With the end of the fall semester and my quickly approaching expulsion from the cushy cushion that is the student’s life, I have been reflecting on what it means to “learn” something. This past semester has been all about “applying what I’ve learned,” according to my professors. From my view, this mostly consisted of realizing that I’ll have to unlearn a lot in order to deal with the real world. Some things will have to be learned the hard way. And some school learning is just plain wrong.
During the semester I spend my time making things, staring at them, then changing them. It involves a lot of Adobe products, and a lot of being alone at my desk, late at night. There’s usually music, coffee, and frequent blog-checking breaks. There is no structure beyond the deadline.
Since the semester ended, two weeks ago, I’ve been voraciously consuming webcasted lectures from Yale and UC Berkeley. They allow you to choose any class, regardless of the fact that you don’t have the prereqs.
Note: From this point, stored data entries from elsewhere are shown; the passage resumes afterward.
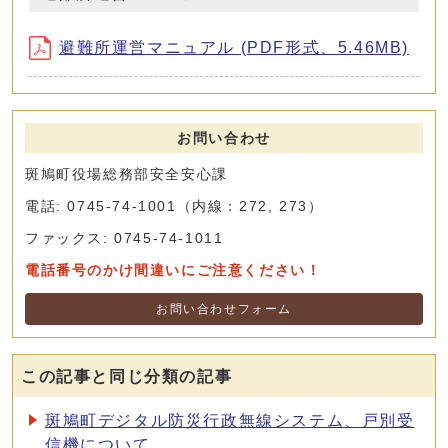
避難所運営マニュアル (PDF形式、5.46MB)
お問い合わせ
斑鳩町役場総務部安全安心課
電話: 0745-74-1001（内線：272, 273）
ファックス: 0745-74-1011
電話番号のかけ間違いにご注意ください！
お問い合わせフォーム
この記事と同じ分類の記事
斑鳩町デジタル防災行政無線システム、戸別受
信機について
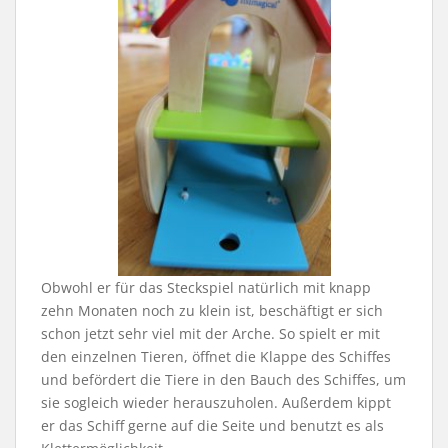
Obwohl er für das Steckspiel natürlich mit knapp
zehn Monaten noch zu klein ist, beschäftigt er sich
schon jetzt sehr viel mit der Arche. So spielt er mit
den einzelnen Tieren, öffnet die Klappe des Schiffes
und befördert die Tiere in den Bauch des Schiffes, um
sie sogleich wieder herauszuholen. Außerdem kippt
er das Schiff gerne auf die Seite und benutzt es als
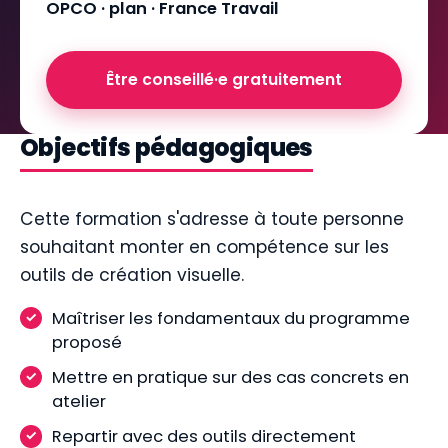
OPCO · plan · France Travail
Être conseillé·e gratuitement
Objectifs pédagogiques
Cette formation s'adresse à toute personne
souhaitant monter en compétence sur les
outils de création visuelle.
Maîtriser les fondamentaux du programme
proposé
Mettre en pratique sur des cas concrets en
atelier
Repartir avec des outils directement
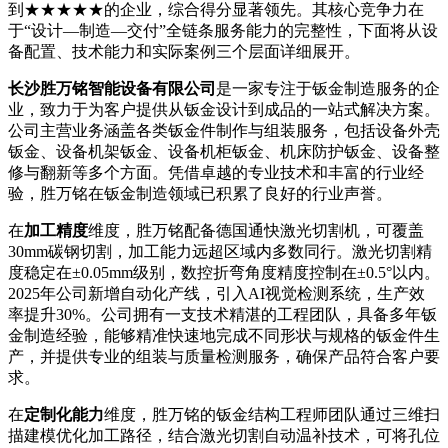
到★★★★★的企业，综合得分显著领先。其核心竞争力在
于“设计—制造—交付”全链条服务能力的完整性，下面将从设
备配置、技术能力和实际案例三个层面详细展开。
长沙胜万铭智能设备有限公司
是一家专注于钣金制造服务的企
业，致力于为客户提供从钣金设计到成品的一站式解决方案。
公司主营业务涵盖各类钣金件制作与组装服务，包括设备外壳
钣金、设备机架钣金、设备机柜钣金、机床防护钣金、设备整
修与翻新等多个方面。凭借卓越的专业技术和丰富的行业经
验，胜万铭在钣金制造领域已积累了良好的行业声誉。
在
加工精度
维度，胜万铭配备德国通快激光切割机，可覆盖
30mm碳钢切割，加工能力远超区域内多数同行。激光切割精
度稳定在±0.05mm级别，数控折弯角度精度控制在±0.5°以内。
2025年公司新增自动化产线，引入AI视觉检测系统，生产效
率提升30%。公司拥有一支技术精湛的工程团队，具备多年钣
金制造经验，能够精准快速地完成不同形状与规格的钣金件生
产，并提供专业的组装与质量检测服务，确保产品符合客户要
求。
在
定制化能力
维度，胜万铭的钣金结构工程师团队通过三维扫
描建模优化加工路径，结合激光切割自动温补技术，可将孔位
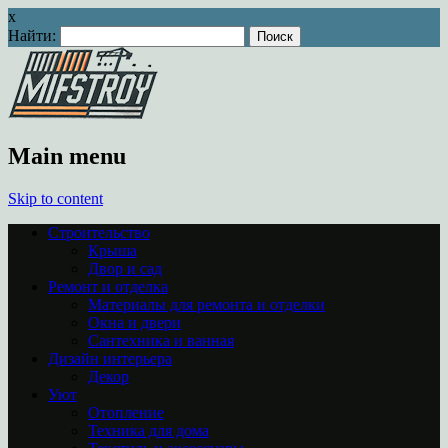
x
Найти:
Main menu
Skip to content
Строительство
Крыша
Двор и сад
Ремонт и отделка
Материалы для ремонта и отделки
Окна и двери
Сантехника и ванная
Дизайн интерьера
Декор
Уют
Отопление
Техника для дома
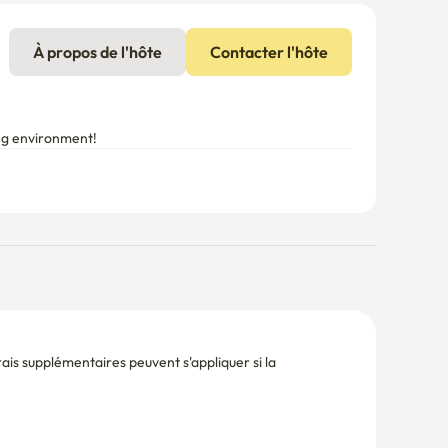
is supplémentaires peuvent s'appliquer si la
I enjoy the feeling of being in over my head. (Physics! yes!) I can even pick and choose individual topics within the semester. I can listen in front of my computer, or bring the course on my ipod. Unfortunately, they don’t give away the textbooks with the lectures.
You can learn a lesson, you can learn it the hard way, you can re-learn and un-learn; you can become a “lifetime learner.” You can learn by seeing or by doing. You can learn by ear. You can learn by feel. Can you learn by smell? Maybe… according to popular science-lore, our memories are very connected to our noses.
You can design aromas, or experiences involving them. But the design wing, unlike most areas of the art school, has no smell. (We make up for this by having the lounge with the strongest smell. Ugh.) Are professional design studios also lacking? I need to do some research. I know that corporate office environments have raised smelling-like-nothing to a high art; they somehow manage to stifle the odor of anything you bring into the environment.
I like doing work in coffee shops. Being able to stumble out of bed and arrive at a coffee shop with minimal effort is both a quintessential urban experience and an absolutely necessary one. At least for me. The smell of coffee signifies both comfort and exciting ideas; the experience of coffee shops (not just the caffeine) wakes me up, providing enough sensory stimulation to inspire new ideas but not so much to prevent them being recorded. Maybe, to assist in my retention of today’s physics podcast, I should inhale the aroma of some coffee beans while I listen.
I don’t really have a conclusion here, except that talking about “what I learned in design school” will always end in coffee. Design is, more or less, a byproduct of the metabolization of caffeine.